According to a statement by Coinbase Institutional in its Crypto Market Outlook for 2026, new tax laws may make traditional gaming less attractive to some individuals. They may make event-related financial contracts more attractive.

The implication is that the deductions for the losses cannot exceed the winnings. Therefore, gamblers may be liable for taxes on their gross winnings even if they don't make a profit. Coinbase said the rule would apply broadly across sportsbooks - including the best sports betting sites - poker, and other high-risk trading activities that fall under gambling classifications. The firm argued that this structure could penalize frequent bettors who rely on losses to offset taxable income.

According to the institutional research team at Coinbase, a type of prediction market where bets are placed through financial contracts rather than traditional gambling bets could fare better under the new system. Because many prediction market apps on the blockchain function as derivatives related to physical events, they would likely face different tax structures.

Beyond tax considerations, Coinbase noted that prediction markets gained traction in 2025 as on-chain trading volumes rose sharply. The firm characterized these markets as an emerging component of crypto infrastructure, with applications extending beyond speculation into real-time forecasting. According to the report, pricing signals from active markets have increasingly rivaled traditional polling and some financial indicators in terms of speed and responsiveness.

The outlook highlighted several major issues with the structure. Liquidity in prediction markets is diversified across a few protocols, leading to inefficiencies. Coinbase believes that there could be aggregation platforms that would collect odds and liquidity from multiple sites.

Although facing an uncertain environment in terms of regulations, the company stated that there remained an increasing demand for decentralized and censorship-resistant prediction tools.

Coinbase expands with prediction markets

Against the backdrop of prediction market growth, Coinbase outlined a broader expansion of its trading ecosystem last week, positioning prediction markets alongside stocks, derivatives, and digital assets within a single platform. During its System Update stream, Coinbase said it plans on significantly increasing the range of assets available to users, aiming to consolidate activity that had previously been spread across multiple services.
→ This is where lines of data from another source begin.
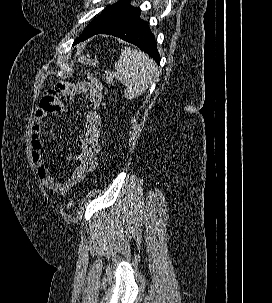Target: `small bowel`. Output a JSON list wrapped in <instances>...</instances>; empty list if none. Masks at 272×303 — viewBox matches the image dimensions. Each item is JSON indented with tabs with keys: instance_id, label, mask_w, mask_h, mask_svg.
<instances>
[{
	"instance_id": "obj_1",
	"label": "small bowel",
	"mask_w": 272,
	"mask_h": 303,
	"mask_svg": "<svg viewBox=\"0 0 272 303\" xmlns=\"http://www.w3.org/2000/svg\"><path fill=\"white\" fill-rule=\"evenodd\" d=\"M84 96L88 107L83 110V132L75 141L77 153L69 160L76 162L65 181L55 178L45 165L43 154V121L51 114L66 110L64 101ZM103 102V86L93 76L86 75L79 83L59 82L47 90L37 106L31 129V152L36 173L42 184L59 196L68 194L79 182L96 168V155L100 149L102 116L99 110Z\"/></svg>"
}]
</instances>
The company said it would begin integrating prediction markets through a partnership with Kalshi, with additional integrations expected later. Coinbase also confirmed plans to offer stock trading, perpetual futures, and early access to newly issued tokens, alongside expanded support for Solana-based assets.

The goal is to allow users to manage crypto, equities, and event-based contracts within a single account using either USD or USDC.

At launch, Coinbase added that access would focus on hundreds of high-capitalization and high-volume names, with plans to add thousands more stocks and ETFs over time.